Other Parts Discussed in Thread: TINA-TI, OPA244

can anyone tell me how deos the circuit attached below works??

i need to know which kind of filters are being used in the circuit?  What is the use of  an RC component at the non inverting terminal of opamp ? Does that RC in the feedback loop make an integrator or differentiator. ? kindly reply at the earlies

  • Hi,

    the circuit forms a microphone preamplifier supplied by a single voltage.

    R2 and R3 are used in this application as simple voltage divider to bias the OPamp to roughly 1/2 Vcc, since the power supply is a single positive voltage and not a symmetrical Dual. C2 shorts noise to gnd and offers a low AC-impedance.

    Other than that the circuit is a classical inverting gain stage with a gain of 100 or +40dB.

    Signal source seems to be a electret or condenser microphone that needs its own power supply feed via  R1. C1 is for DC-blocking purposes.

    R4 and R5 dare the gain setting resistors. C3 serves for bandwidth limiting/stability  purposes. C4 serves as main power supply decoupling.

    regards

    Chris

  • Thanks Christoph Neuhaus . But could you tell me why the non-inverting terminal is to be provided with a voltage Vcc/2 ?? Does the combination R4,C3 &R5 works as an integrator ? If yes how would the output waveform be?

  • Hi, Kiran,

    This is a single-supply circuit, and audio is an AC signal, so you need to bias the circuit at VCC/2 to allow you to get AC swings.

    The cap in the feedback loop acts to reduce gain as frequency increases. You can easily simulate this circuit in our free SPICE simulator, TINA-TI.

    -d2

  • Hi Kumar,

    For reasons that OPA244 has been configured to power by single supply voltage, in order to get the full AC swing amplitude, you need to bias the Op-amp to 1/2VDD to obtain a "virtual ground".

    You can record a sound signal save as .wav file, then importing into Tina-TI to simulate mic-phone inputs to simulate how this circuit works. See my simulation results in below:

    -Jacky

  • Hi,

    neglecting internal OPamps saturation and losses and special types of OPamps, the ultimate voltage limitations for input and output voltages are the power supply potentials.

    As the lower potential is gnd or 0V in this case all of the negative going part of the input signal would simply be cut off.

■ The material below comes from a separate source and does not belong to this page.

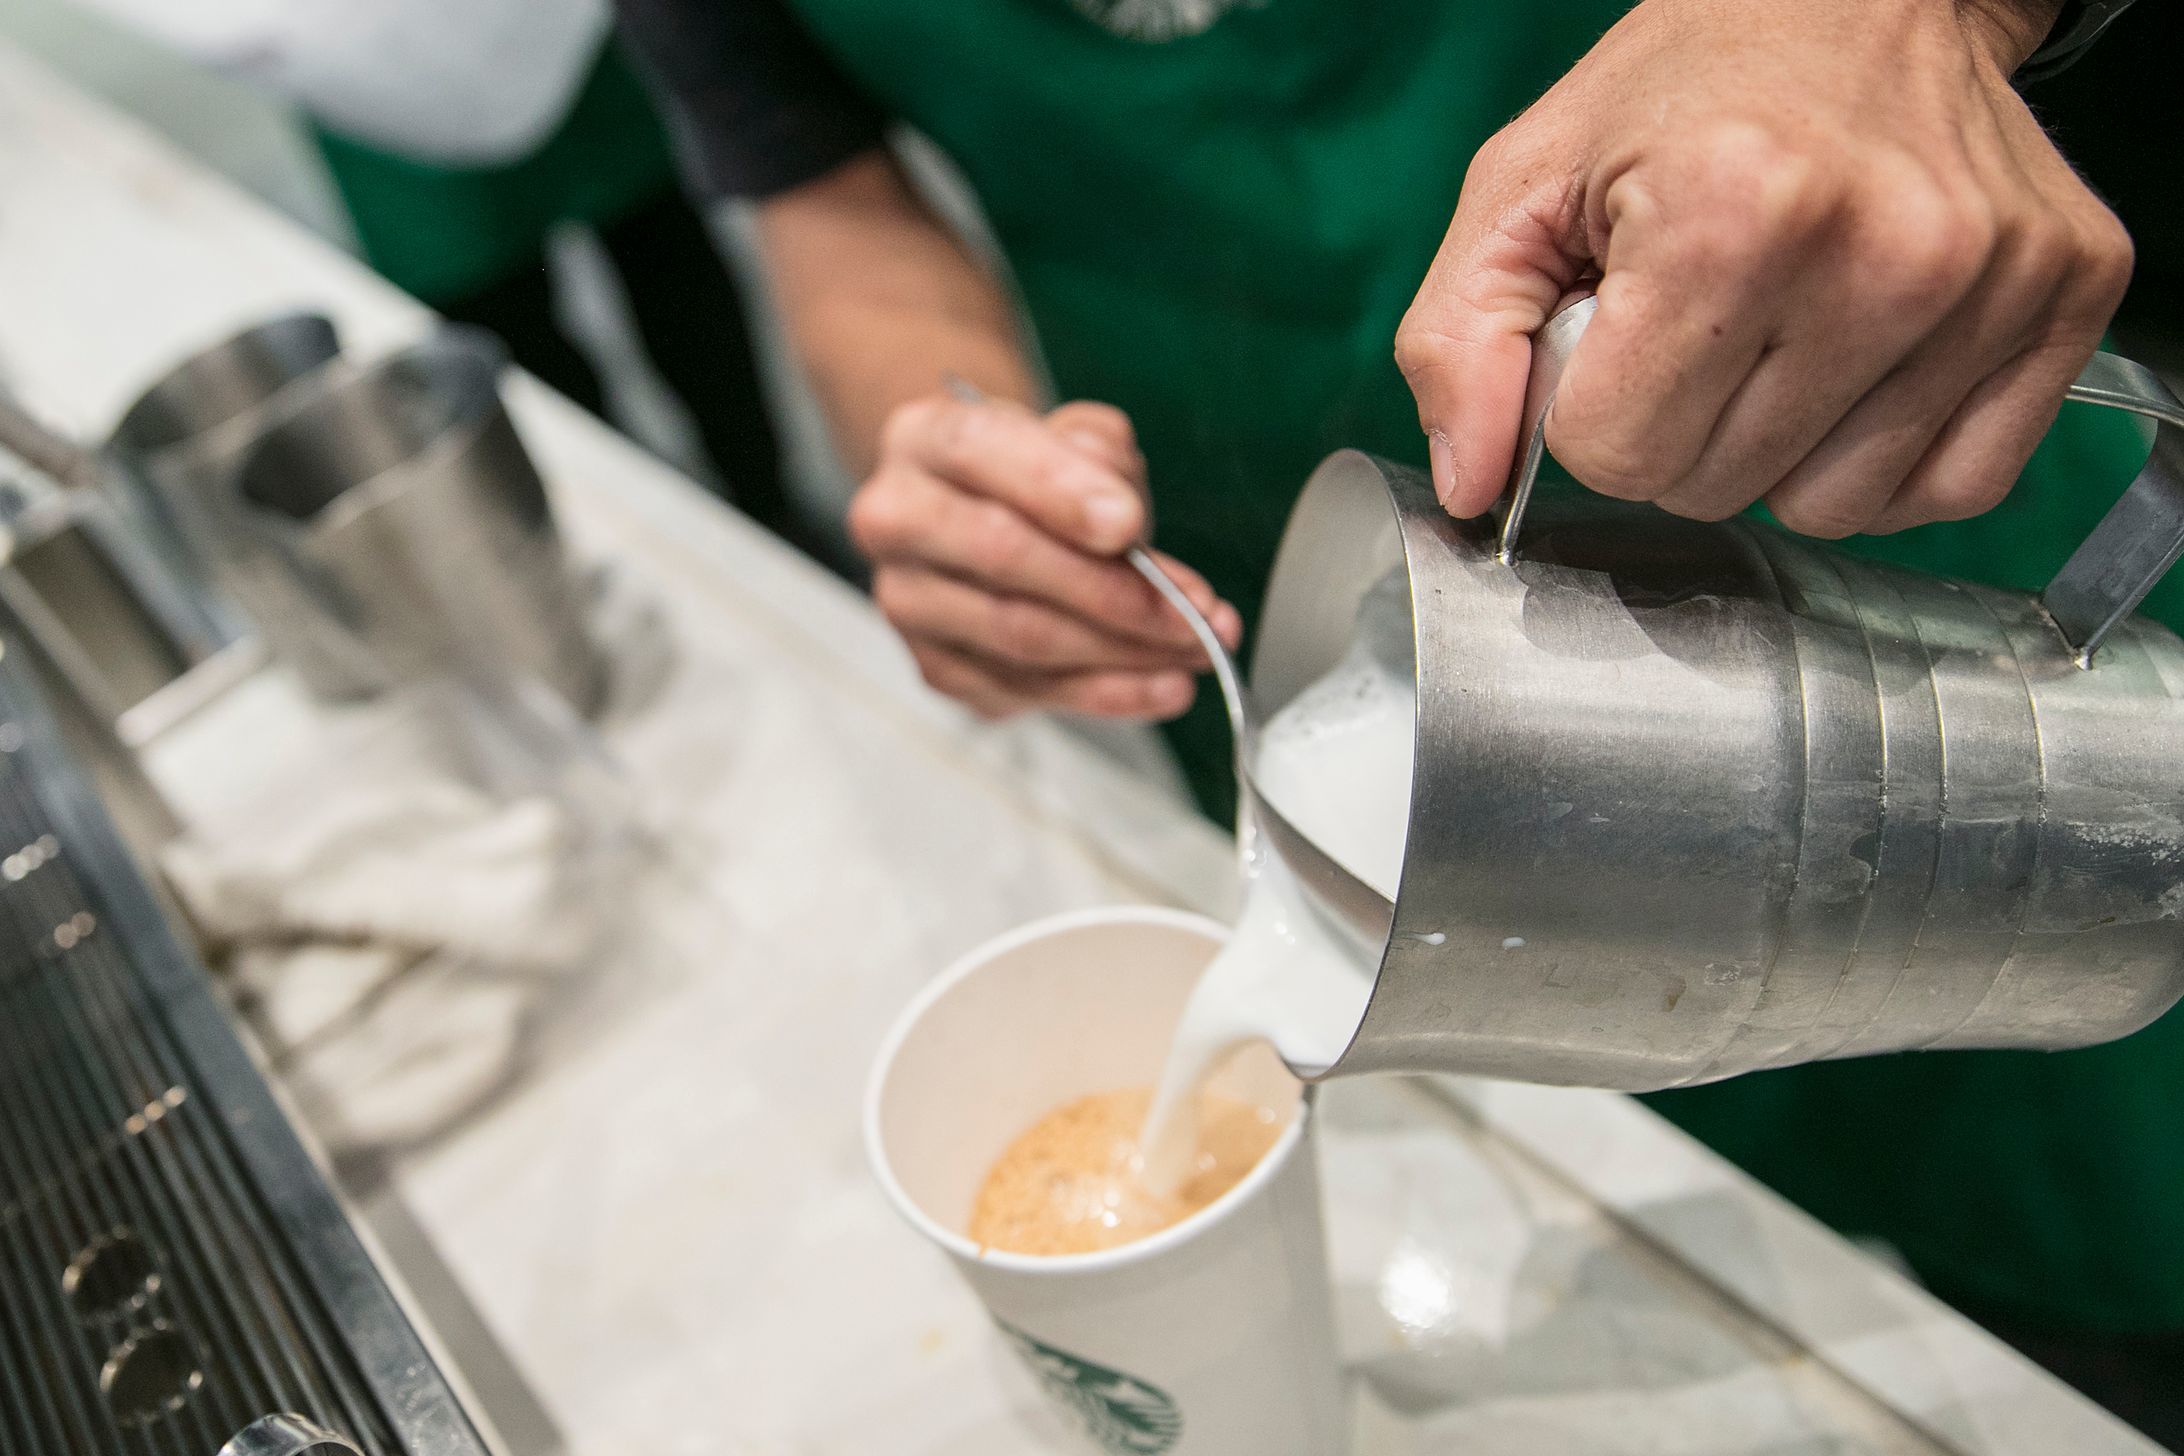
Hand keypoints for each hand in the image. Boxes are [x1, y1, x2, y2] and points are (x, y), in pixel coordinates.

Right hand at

So the signal must be biased so it finds itself within the power supply potentials. Typically a bias point midways between the two potentials is chosen to allow for maximum signal swing and same biasing resistors (cost and ease of design), but need not necessarily be so. It is sufficient that the signal swing remains within the power supply limits (precise: clipping limits of the Opamp).

    R2 and R3 bias the noninverting input to 1/2 Vcc (remark. if the negative supply of the Opamp wouldn´t be 0V but -Vcc the noninverting input would be referenced to 0V, gnd also).  It might help to view the Opamp from a different view as usual. A Opamp always strives to have both of its Difference inputs at the same potential. Any deviation (error) will steer its output such that it drives the associated input via the feedback network to the same potential as the second input. This way the Opamp is viewed as a "failure correcting" or "error correcting" device that minimizes the error signal between its inputs.

    In this case here the noninverting input finds itself at 1/2Vcc. DC-wise there´s R4 between output and inverting input. Only R4 counts, because the invertig input behaves like a virtual ground. Virtual because it isvery  low ohmic, but different to a true gnd it may take up any voltage potential. To drive the inverting input to 1/2Vcc the output needs to take up 1/2Vcc potential also.

    Now  with the output swinging around 1/2Vcc You may need a DC-blocking cap to get rid of this offset if the following device requires a DC-free signal. In that case a 1µ-10µ cap in series with the output, followed by a 100k resistor from output to gnd will suffice.

    With C1=1 µ and C3=100pF bandwidth is limited to ~160Hz - 13.5kHz. C1=10µ and C3=47pF would yield audio bandwidth from 16Hz - 23kHz.